The Caledonian Canal in Scotland — on a boat in search of the Loch Ness monster
A rugged, untamed yet romantic landscape, stunning views, and an omnipresent history that breathes from the surrounding villages and castle ruins. Welcome to Scotland! If you go exploring on a houseboat, you'll see it from a completely different perspective. The Caledonian Canal, which extends for 96 kilometres and connects the North Sea at the east of the island to the Atlantic Ocean at the west, is truly impressive. On the way from Inverness to Fort William, you'll pass through the infamous Loch Ness (keep an eye out for the monster), Loch Oich and Loch Lochy. You'll also see Britain's highest mountain, Ben Nevis, at 1,345 m (making it one of Scotland's Munros, mountains over 3,000 feet high).
There's plenty to keep you entertained here — canoes, windsurfing equipment and water skis can be rented at numerous points along the banks. Other activities include eagle watching, mountain hikes, cycling along the canal paths and pony rides.
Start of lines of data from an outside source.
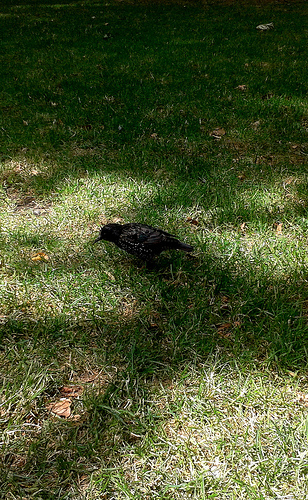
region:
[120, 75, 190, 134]
patch of green grass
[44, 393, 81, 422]
brown leaf on green grass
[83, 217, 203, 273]
black bird standing on green grass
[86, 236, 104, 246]
black beak of bird in grass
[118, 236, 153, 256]
spotted chest feathers of black bird in grass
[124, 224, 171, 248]
wing of black bird in grass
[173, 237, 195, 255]
black tail feathers of bird in grass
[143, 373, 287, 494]
ray of sunlight on green grass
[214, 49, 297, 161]
many fallen brown leaves on grass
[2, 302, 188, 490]
v shaped dark shadow on grass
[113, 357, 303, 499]
A patch of sunlight on shadowy ground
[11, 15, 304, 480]
Green grass with a bird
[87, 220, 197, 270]
A black bird searching the ground for food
You must make time for Inverness, the administrative centre of the Highlands and a city full of sights (the 12th-century castle, town hall and Old High Church, a 12th-century church dedicated to St Mary). Harry Potter fans should set aside a day to ride the West Highland Railway, which is the same route used by the Hogwarts Express. The ideal length of time to cruise this canal is a week or two — check out our itineraries.
Burgundy in France — a quiet cruise for families with kids
Good food, fine wine, no rush, beautiful landscapes and towns with that typical French charm — welcome to the Burgundy region of France — Franche Comté. The waters here are mostly mild and the fact that you can plan your journey with few locks makes it ideal for beginners. One option is the Saône River, which offers plenty of activities for parents and children alike. The Seille River, the smaller "sister" of the Saône, promises an even more leisurely ride. If you head there, visit the town of Louhans, with its beautiful half-timbered houses and excellent cuisine (the local speciality is chicken Brabant, Poulet de Bresse).
For beginners, we also recommend the section between St. Jean de Losne and Fontenoy le Chateau. This route will take you to Auxonne, the administrative centre of Burgundy. It was here that Napoleon Bonaparte attended artillery school, and today you can visit a museum in his honour. And even if you're not in the mood for history, Auxonne will charm you with its winding streets and great restaurants. Further along the route, you can also stop off at the old commercial port of Gray, with its Gothic houses and the Basilica of Notre Dame. As you walk through, enjoy a beef bourguignon with a glass of Chassagne-Montrachet. There are several routes to choose from.